Des policiers d'élite en tenue de combat, un assaillant armé, un message en arabe et des otages collés aux vitres d'un café pour servir de bouclier humain : le coeur de Sydney a basculé lundi dans le cauchemar et la peur.

Sur Martin place, une esplanade qui héberge de nombreux commerces, bureaux et administrations, le café Lindt était pavoisé aux couleurs de Noël. Mais en milieu de matinée, sous un soleil vif d'été austral, un drapeau noir portant des caractères arabes a troublé le «Merry Christmas» peint en lettres d'or sur la façade.

La situation à l'intérieur du café restait confuse lundi soir, de même qu'étaient incertaines les motivations réelles du preneur d'otages. Ce dernier a cependant obligé deux de ses prisonniers à tendre une pièce de tissu sur lequel serait écrite la shahada, ou profession de foi musulmane : «Il n'y a de Dieu qu'Allah et Mahomet est son prophète».

«C'est choquant pour tout le monde», réagissait Goldie Jamshidi, une employée travaillant non loin du café. «Je suis venue travailler et soudain j'apprends ce qu'il se passe».

Cinq otages ont recouvré la liberté, dont deux femmes portant des tabliers Lindt qui se sont jetées dans les bras de policiers des unités d'intervention spécialisées. On ignorait s'ils avaient été libérés ou s'étaient échappés.
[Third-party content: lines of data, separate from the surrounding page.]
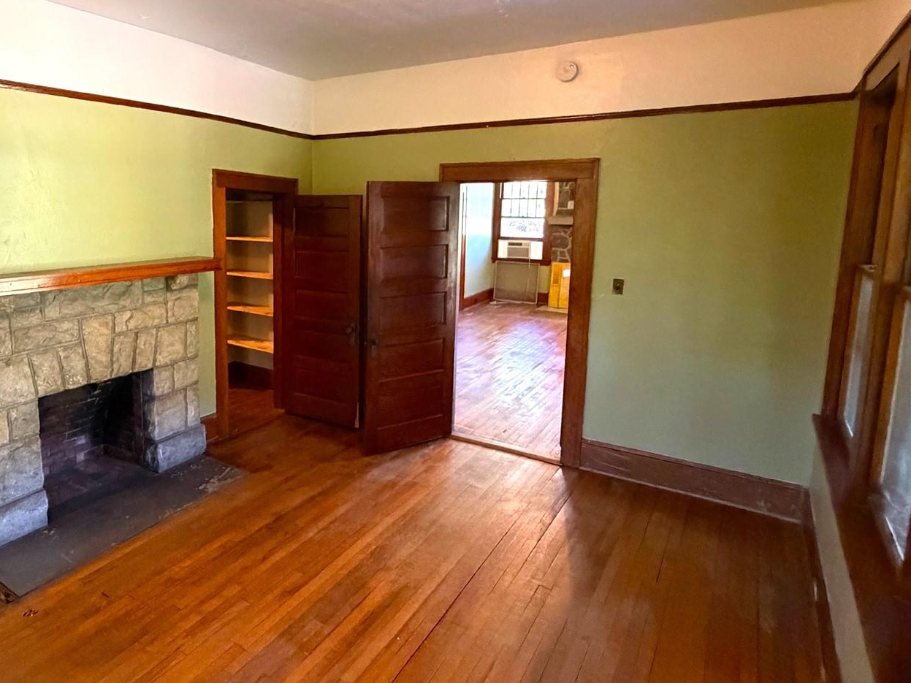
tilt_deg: -5.1
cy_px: 279
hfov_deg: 71.5
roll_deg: +0.4
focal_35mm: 23
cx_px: 294
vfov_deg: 58.5
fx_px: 605
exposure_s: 1/60
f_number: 2.2
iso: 1000
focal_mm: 2.22
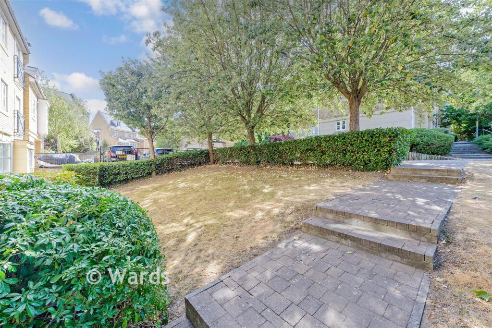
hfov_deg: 104.2
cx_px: 246
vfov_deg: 81.2
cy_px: 164
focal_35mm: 14
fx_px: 191
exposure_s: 1/50
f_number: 8
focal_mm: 14
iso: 180
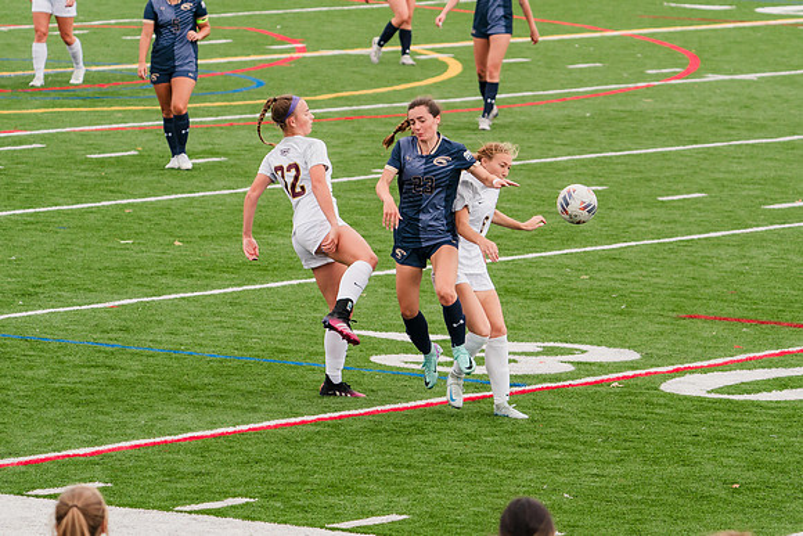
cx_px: 495
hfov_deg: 6.9
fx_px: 6645
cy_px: 256
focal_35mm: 298
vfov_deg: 4.6
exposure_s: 1/1600
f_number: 5.6
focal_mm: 200
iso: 640
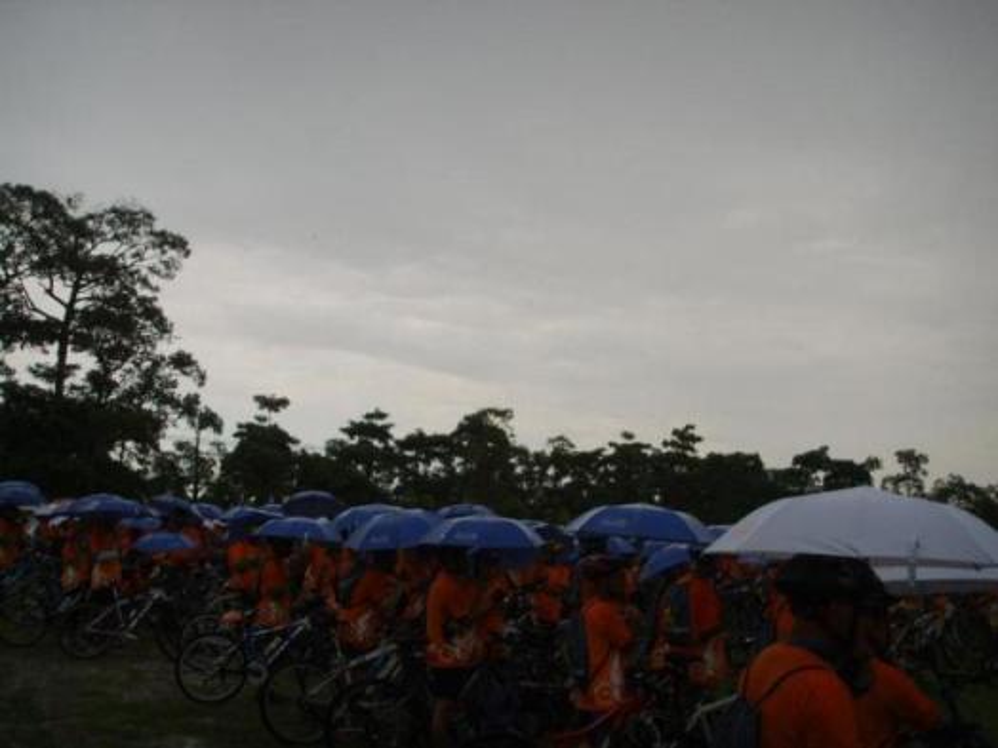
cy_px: 374
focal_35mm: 39
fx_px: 1124
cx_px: 499
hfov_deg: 47.9
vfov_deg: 36.8
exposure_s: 1/250
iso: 50
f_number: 3.5
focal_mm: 6.6
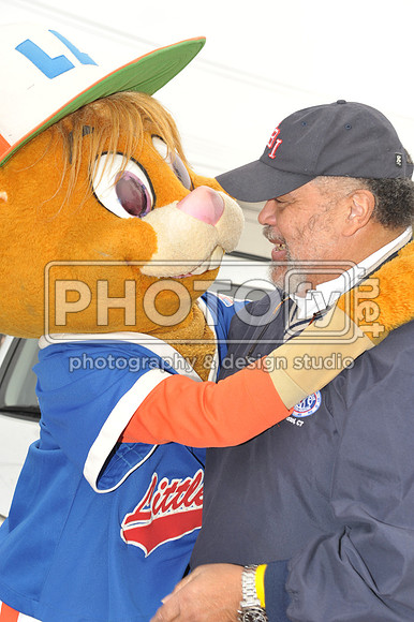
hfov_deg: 19.4
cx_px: 207
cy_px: 311
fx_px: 1209
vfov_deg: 28.9
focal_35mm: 70
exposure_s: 1/250
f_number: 8
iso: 400
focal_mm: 70
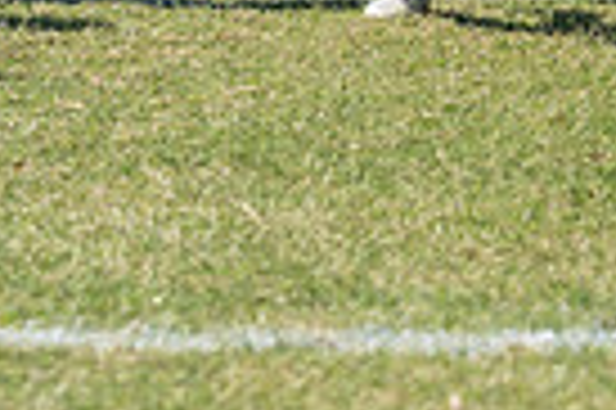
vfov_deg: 4.5
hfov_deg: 6.9
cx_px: 418
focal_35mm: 297
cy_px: -439
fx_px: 5076
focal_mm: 70
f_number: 4
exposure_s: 1/1250
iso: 100
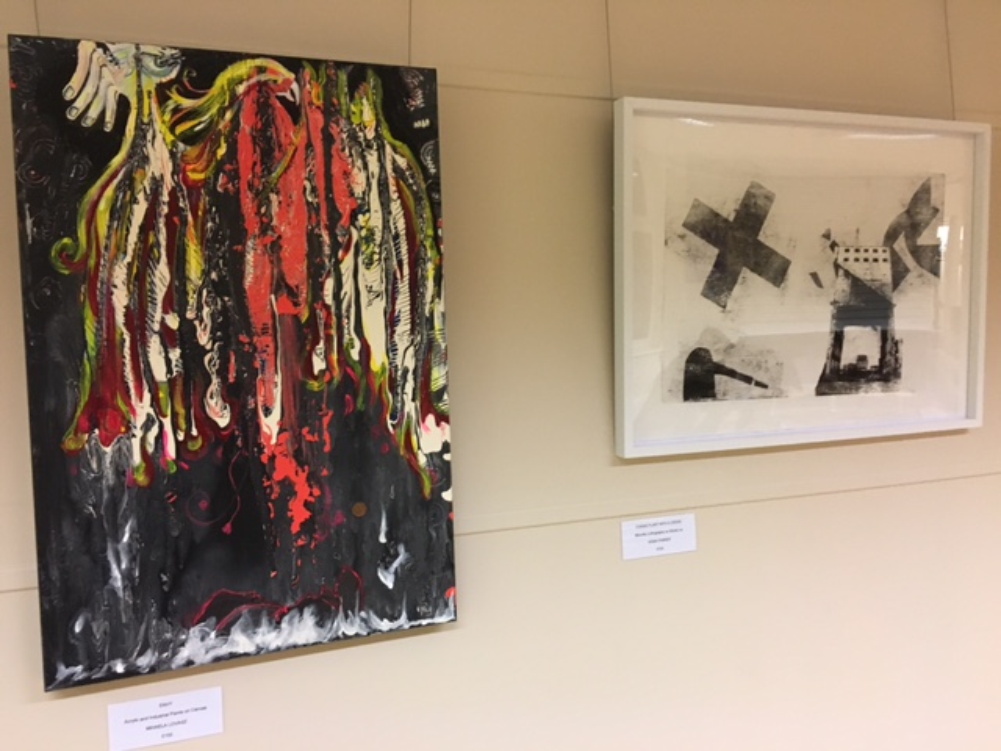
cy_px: 376
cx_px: 500
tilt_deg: +0.2
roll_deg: +3.0
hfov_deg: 61.7
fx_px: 839
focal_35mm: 29
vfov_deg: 48.2
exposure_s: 1/33
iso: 250
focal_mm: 4.15
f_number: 2.2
Au-delà du cordon de sécurité, des passants prenaient des photos que certains postaient sur les réseaux sociaux, d'autres secouaient la tête, abasourdis.

Le gouvernement australien multiplie depuis quelques mois les arrestations de personnes soupçonnées de soutenir l'organisation État islamique (EI) ou de faciliter le départ de jeunes Australiens pour combattre en Syrie ou en Irak. À plusieurs reprises, il a mis en garde la population contre les risques d'attentats de «loups solitaires» sur son sol et relevé en septembre son alerte terroriste.

«Il est triste de penser que c'est mon pays et que cela pourrait survenir n'importe où», déplorait Rebecca Courtney, une employée de bureau.

Le premier ministre Tony Abbott a exhorté les Australiens à ne pas céder à la peur et à «vaquer à leurs occupations habituelles».

Mais beaucoup d'enseignes du centre de Sydney situées en dehors du périmètre établi par la police avaient baissé leurs rideaux. «Tous les magasins autour de nous sont fermés pour raison de sécurité», témoignait Marian Chung, gérante d'une boutique touristique vendant des kangourous et des koalas en peluche.

Elle n'a pas fermé. Ses clients ont parcouru des milliers de kilomètres et leur séjour est réservé.

La psychose a redoublé lorsque, peu après l'annonce de la prise d'otages, la police a fait état d'une opération au célèbre Opéra de Sydney. Il s'agissait visiblement d'une alerte à la bombe sans rapport. Les représentations de la soirée ont été annulées.

Une quarantaine d'organisations musulmanes australiennes ont dénoncé tout acte destiné à «susciter la peur et la terreur dans les coeurs».